Fortunately, researchers have collected large datasets suitable for such a calibration. We will use one collected by Peppe et al. (2011). In this exercise, we use their table S1, “Climate variables and site-mean physiognomic variables for all calibration sites”

import pandas as pd
import statsmodels.api as sm
import seaborn as sns

Import the dataset from the file extracted from the article:

path = '../Data/Peppe_et_al_2011_S1.csv'
df = pd.read_csv(path, sep=',')
df.head()

This is a variety of data. A complete explanation you can find elsewhere, but let us focus on the most important - and easy to grasp - variables:

Leaf physiognomy variables

  • Percent untoothed - what proportion of taxa has serrated leaves
  • #teeth - number of teeth
  • Leaf area [\(cm^2\)]
  • TA [\(cm^2\)] - tooth area
  • Peri/Area - the ratio of the perimeter to the area [\(cm\)], in other words: the complexity of the leaf perimeter
  • TA/BA - ratio of tooth area to blade area

In fact there are many more variables. Here we just select a few that are easy to grasp. You can learn more about the power of this analysis and its physical and biological underpinning in the Palaeobiology course or in the https://www.digitalatlasofancientlife.org/learn/paleoecology/paleoclimate/dilp/.

Which of the many parameters of leaf shape is a good predictor of climate parameters? We could ask this question for two reasons:

  1. Measuring leaf parameters is labour intensive. We only want to measure variables which are really informative.

  2. The relationship between climate and leaf physiognomy helps us understand the functional morphology of the plant: e.g. how does it exchange water and \(CO_2\) through its leaves? What shapes are optimized for preventing water loss and which ones are optimized for \(CO_2\) acquistion?

Always plot your data

We can use the code from the textbook (11.4) to visualize the variables:

sns.pairplot(df[['MAT (°C)', 'Percent untoothed*', 'TA (cm2)', '#teeth','Leaf area (cm2)','Peri/Area','TA/BA']])

Some of these variables are clearly not linearly related to MAT. And some of them have skewed distributions, so transformations might be necessary.

Visualizing large datasets with this method is difficult. Even less can be seen on 3D plots, so although they are possible, they are not recommended (see Fig. 12.2 in the textbook). Next week you will learn more about dealing with high-dimensional data.

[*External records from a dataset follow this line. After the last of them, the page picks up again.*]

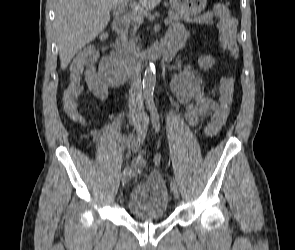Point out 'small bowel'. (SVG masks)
Segmentation results:
<instances>
[{"mask_svg": "<svg viewBox=\"0 0 295 250\" xmlns=\"http://www.w3.org/2000/svg\"><path fill=\"white\" fill-rule=\"evenodd\" d=\"M187 32L176 28L168 33L165 39L167 53L173 56L184 45ZM84 74L90 92L98 99H105L110 88L121 82L115 75V58L106 56L98 60L97 53L83 50L69 68V78L80 79ZM171 87L178 100L186 107V118L190 125L197 126L201 118L212 119L219 110L216 96L208 94L202 79L191 66L178 65L171 78ZM145 160L139 156L132 162L136 173L143 171Z\"/></svg>", "mask_w": 295, "mask_h": 250, "instance_id": "obj_1", "label": "small bowel"}]
</instances>
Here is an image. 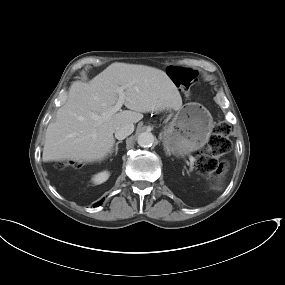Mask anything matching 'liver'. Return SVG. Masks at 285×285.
Returning a JSON list of instances; mask_svg holds the SVG:
<instances>
[{
  "label": "liver",
  "mask_w": 285,
  "mask_h": 285,
  "mask_svg": "<svg viewBox=\"0 0 285 285\" xmlns=\"http://www.w3.org/2000/svg\"><path fill=\"white\" fill-rule=\"evenodd\" d=\"M118 87L124 88V105L130 110L113 113ZM182 107L177 87L157 68L113 63L89 83H72L68 99L56 113L45 133L42 159L95 162L111 153L116 128L137 123L143 112ZM99 116L100 119H95Z\"/></svg>",
  "instance_id": "1"
}]
</instances>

Let’s pretend we’re careless: we haven’t done this visualization, assumed that the variables are ok, and went straight to the regression analysis:

Predicting climate from leaf shape

This is the proxy calibration part. We want to know which leaf shape parameters are good predictors of climate and what the model is.

# Gather predictor values in X
X = df[['Percent untoothed*', 'TA (cm2)','#teeth','Leaf area (cm2)','Peri/Area','TA/BA']]

Let’s say we are interested in Mean Annual Temperature. It turns out we can use exactly the same syntax as for univariate regression.

X = sm.add_constant(X)
model = sm.OLS(df['MAT (°C)'], X).fit()
summary = model.summary()
print(summary)

Questions

TipQuestion 1

What is the decision on the overall F-statistic for the model? From the lecture recall what \(H_0\) is and what the alternative hypothesis is. Can we reject \(H_0\) here?

TipQuestion 2

Which leaf trait is the strongest predictor of MAT?

TipQuestion 3

Which leaf trait(s) can we kick out from the model? Based on what criterion?

TipQuestion 4

Calculate standardized partial regression coefficients.

TipQuestion 5

Plot the residuals. Are they normally distributed?

References

Peppe, D. J., Royer, D. L., Cariglino, B., Oliver, S. Y., Newman, S., Leight, E., … & Enikolopov, G. (2011). Sensitivity of leaf size and shape to climate: global patterns and paleoclimatic applications. New Phytologist, 190(3), 724-739.